● **EXERCISE DESCRIPTION**:
Each and every line below goes into your answer unchanged, but leave out the images.

Collected data
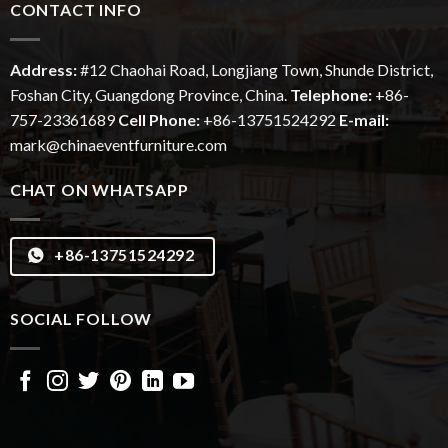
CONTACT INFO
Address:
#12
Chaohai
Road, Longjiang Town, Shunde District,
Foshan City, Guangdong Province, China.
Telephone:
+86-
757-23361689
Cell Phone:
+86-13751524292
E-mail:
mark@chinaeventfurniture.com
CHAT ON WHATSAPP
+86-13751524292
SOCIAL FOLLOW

● **PROBLEM SOLUTION**:
CONTACT INFO
Address:
#12
Chaohai
Road, Longjiang Town, Shunde District,
Foshan City, Guangdong Province, China.
Telephone:
+86-
757-23361689
Cell Phone:
+86-13751524292
E-mail:
mark@chinaeventfurniture.com
CHAT ON WHATSAPP
+86-13751524292
SOCIAL FOLLOW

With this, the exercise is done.